▶ [WHAT TO WORK ON] Copy out all lines from the entries below in which "сесії" occurs.

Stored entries
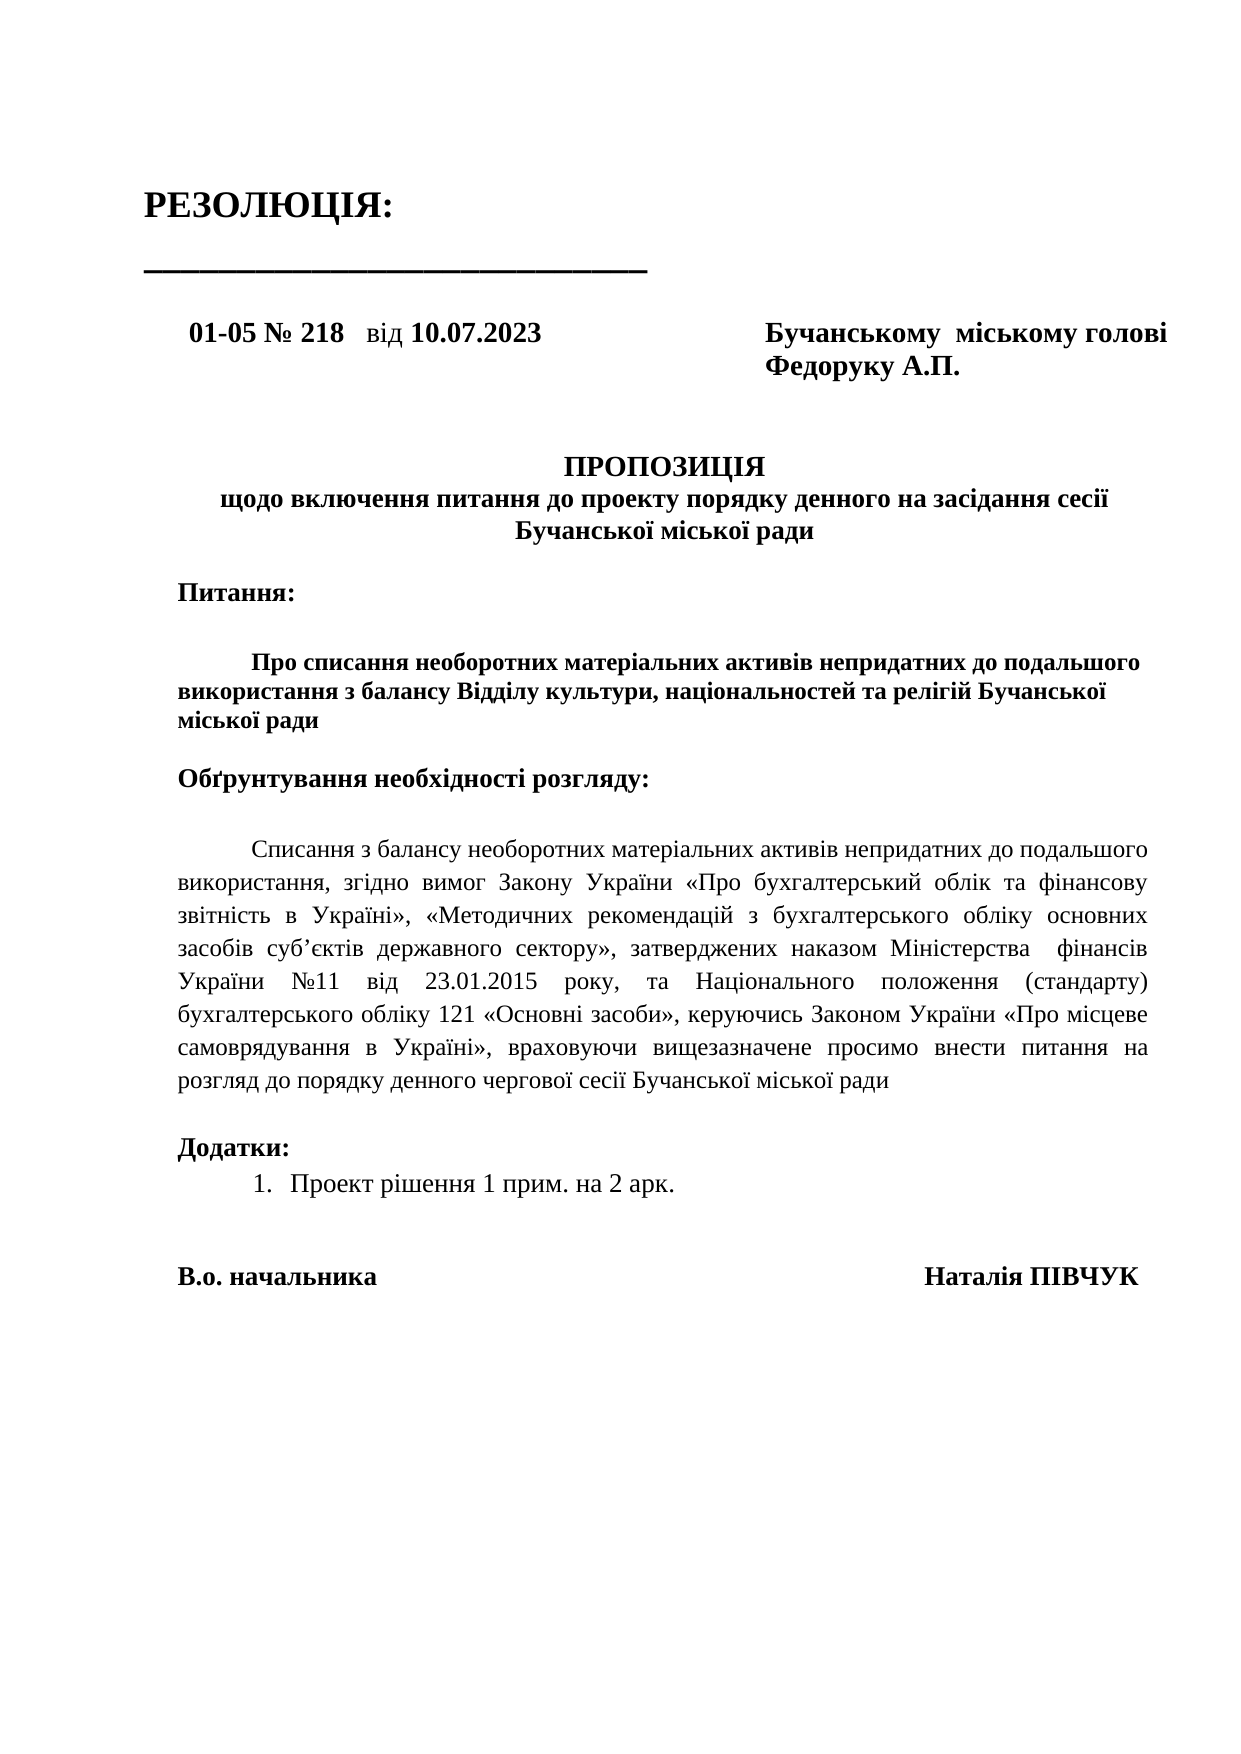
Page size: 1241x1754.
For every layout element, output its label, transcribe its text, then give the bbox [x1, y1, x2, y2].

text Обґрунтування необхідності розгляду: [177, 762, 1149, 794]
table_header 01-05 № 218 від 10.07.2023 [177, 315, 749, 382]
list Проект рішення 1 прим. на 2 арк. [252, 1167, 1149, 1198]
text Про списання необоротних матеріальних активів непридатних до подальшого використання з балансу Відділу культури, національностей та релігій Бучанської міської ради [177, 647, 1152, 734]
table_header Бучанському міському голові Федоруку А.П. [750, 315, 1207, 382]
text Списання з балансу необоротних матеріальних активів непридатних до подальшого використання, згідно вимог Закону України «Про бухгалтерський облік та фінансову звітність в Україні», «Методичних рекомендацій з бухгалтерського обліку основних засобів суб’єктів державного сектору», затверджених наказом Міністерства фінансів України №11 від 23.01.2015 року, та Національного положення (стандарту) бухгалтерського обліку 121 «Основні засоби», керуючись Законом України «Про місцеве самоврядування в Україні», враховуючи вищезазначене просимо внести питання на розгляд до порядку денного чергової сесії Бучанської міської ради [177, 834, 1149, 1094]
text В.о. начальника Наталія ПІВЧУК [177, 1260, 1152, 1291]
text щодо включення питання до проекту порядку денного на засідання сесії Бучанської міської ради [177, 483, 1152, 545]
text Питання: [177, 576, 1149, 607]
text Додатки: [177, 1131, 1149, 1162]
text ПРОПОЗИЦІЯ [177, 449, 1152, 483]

▶ [RESULT OF THE EXERCISE]
text Списання з балансу необоротних матеріальних активів непридатних до подальшого використання, згідно вимог Закону України «Про бухгалтерський облік та фінансову звітність в Україні», «Методичних рекомендацій з бухгалтерського обліку основних засобів суб’єктів державного сектору», затверджених наказом Міністерства фінансів України №11 від 23.01.2015 року, та Національного положення (стандарту) бухгалтерського обліку 121 «Основні засоби», керуючись Законом України «Про місцеве самоврядування в Україні», враховуючи вищезазначене просимо внести питання на розгляд до порядку денного чергової сесії Бучанської міської ради [177, 834, 1149, 1094]
text щодо включення питання до проекту порядку денного на засідання сесії Бучанської міської ради [177, 483, 1152, 545]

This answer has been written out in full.